China’s efforts to match US computing power in artificial intelligence are being hampered by bug-ridden software, with customers of leading AI chipmaker Huawei complaining about performance issues and the difficulty of switching from Nvidia products.
The Chinese technology giant has emerged as the frontrunner in the race to develop a domestic alternative to industry leader Nvidia, after Washington further tightened export controls on high-performance silicon last October.
Its Ascend series has become an increasingly popular option for Chinese AI groups to run inference, a process that applications such as OpenAI’s ChatGPT use to generate responses to queries.
But multiple industry insiders, including an AI engineer at a partner company, said the chips still lagged far behind Nvidia’s for the initial training of models. They blamed stability issues, slower inter-chip connectivity, and inferior software developed by Huawei called Cann.
Nvidia’s software platform, Cuda, is renowned as the company’s “secret sauce” for being easy for developers to use and capable of vastly accelerating data processing. Huawei is one of many companies trying to break Nvidia’s stranglehold on AI chips by creating alternative software.
Huawei’s own employees are among those complaining about Cann. One researcher, who declined to be named, said it made the Ascend product “difficult and unstable to use” and work on testing it was being hampered.
“When random errors occur, it is very difficult to find out where it comes from due to poor documentation. You need talented developers to read the source code to see what the issue is, which slows everything down. The coding is imperfect,” they said.
Another Chinese engineer briefed on Baidu’s use of the Huawei processors said the chips crashed frequently, complicating AI development work.
The Huawei researcher said crashes happened because it was difficult to use the hardware. “It is easy to get bad results because people don’t know much about the hardware itself,” they said.

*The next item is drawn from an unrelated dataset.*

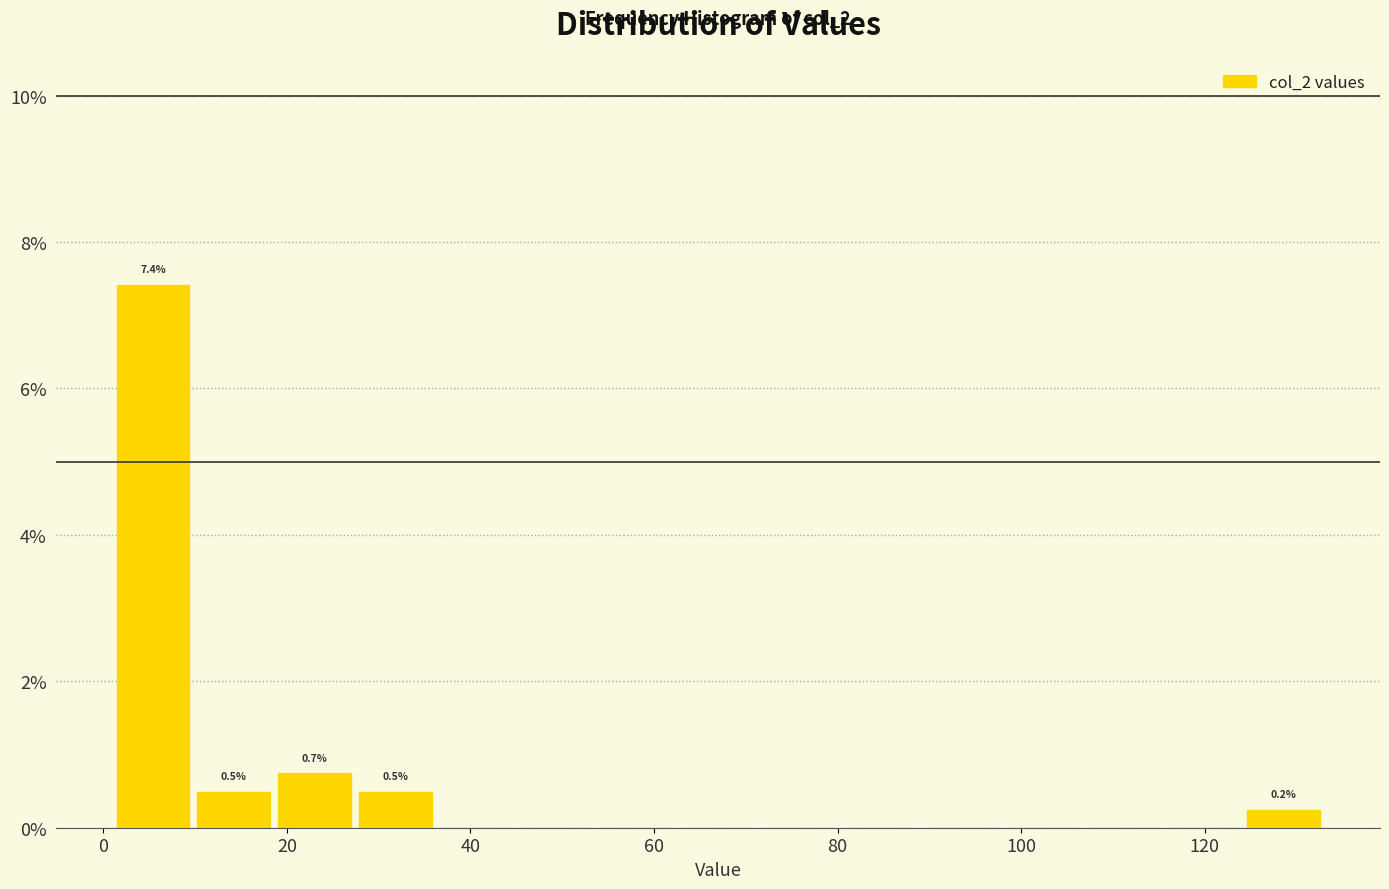

Over which range of the x-axis is the bar tallest?

1.0 to 9.8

To tackle the problem, Huawei has been sending engineers to help customers on site with transferring training code previously written on Cuda into Cann, according to multiple people familiar with the matter. Baidu, iFlytek, and Tencent are among the tech companies that have received teams of engineers, these people said.
Huawei declined to comment. Baidu, iFlytek, and Tencent did not respond to requests for comment.
A former Baidu employee said: “Huawei excels at customer service, so of course they have engineers on site at their big customers, helping them to use their chips.”
Huawei can leverage a huge workforce to accelerate the shift. According to the company, more than 50 percent of its 207,000 employees work in research and development, including the engineers dispatched to install technology for customers.
“Huawei’s advantage over Nvidia is it can work closely with its customers,” said technology analyst Tilly Zhang at consultancy Gavekal. “Unlike Nvidia, it has a large team of engineers to help solve clients’ problems and get them to transition to their hardware.”
Huawei has also set up an online portal for developers to give feedback on how its software can be improved.
After the US tightened export controls in October, Huawei raised the price of the Ascend 910B, its chip used for training, by 20 to 30 percent, according to people familiar with the matter.
Huawei’s customers have also expressed concern about supply constraints for the Ascend chip, likely due to manufacturing difficulties, with Chinese companies prevented from buying state-of-the-art chipmaking machinery from the Dutch company ASML.
Huawei has seen strong demand for its AI chips. It reported a 34 percent increase in first-half revenues on Thursday, without providing a breakdown of sales for its different businesses.
More than 50 foundational models have “been trained and iterated” on the Ascend chip, Huawei executive director Zhang Ping’an said at the World Artificial Intelligence Conference in Shanghai in July.
iFlytek has said its large language model has been trained exclusively on Huawei chips after Huawei sent a group of engineers to its headquarters in Hefei, eastern China, last year to integrate the technology.